Problem details →
Turn the stretch of entries from the line containing "Does AI Help Overcome" through the line containing "Get Started Today!" into a numbered list, skipping any blank lines. Convert only those lines.

Information given →
+ + + +

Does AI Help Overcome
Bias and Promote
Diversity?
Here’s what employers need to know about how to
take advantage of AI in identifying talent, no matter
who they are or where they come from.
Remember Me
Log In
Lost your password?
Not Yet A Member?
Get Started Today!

+ + + +

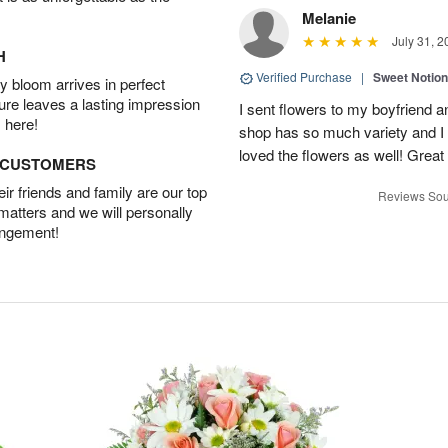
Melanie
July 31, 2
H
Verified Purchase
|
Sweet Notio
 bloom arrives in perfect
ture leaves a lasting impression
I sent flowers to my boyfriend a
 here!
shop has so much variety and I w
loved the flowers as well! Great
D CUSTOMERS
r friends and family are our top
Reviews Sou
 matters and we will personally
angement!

+ + + +

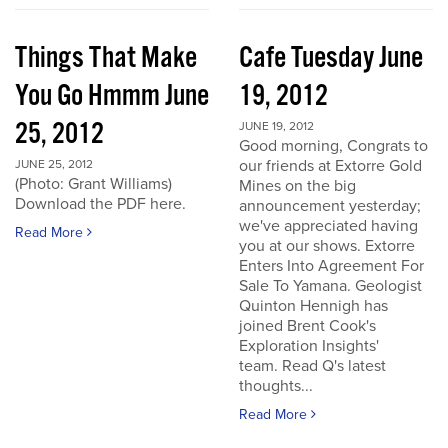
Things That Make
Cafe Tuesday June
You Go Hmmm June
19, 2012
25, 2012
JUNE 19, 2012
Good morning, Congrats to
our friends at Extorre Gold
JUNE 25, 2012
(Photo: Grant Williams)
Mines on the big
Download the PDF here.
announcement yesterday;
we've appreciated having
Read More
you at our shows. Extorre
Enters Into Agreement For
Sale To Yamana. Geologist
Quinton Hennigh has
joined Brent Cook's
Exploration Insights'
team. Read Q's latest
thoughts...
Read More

+ + + +

Written solution →
1. Does AI Help Overcome
2. Bias and Promote
3. Diversity?
4. Here’s what employers need to know about how to
5. take advantage of AI in identifying talent, no matter
6. who they are or where they come from.
7. Remember Me
8. Log In
9. Lost your password?
10. Not Yet A Member?
11. Get Started Today!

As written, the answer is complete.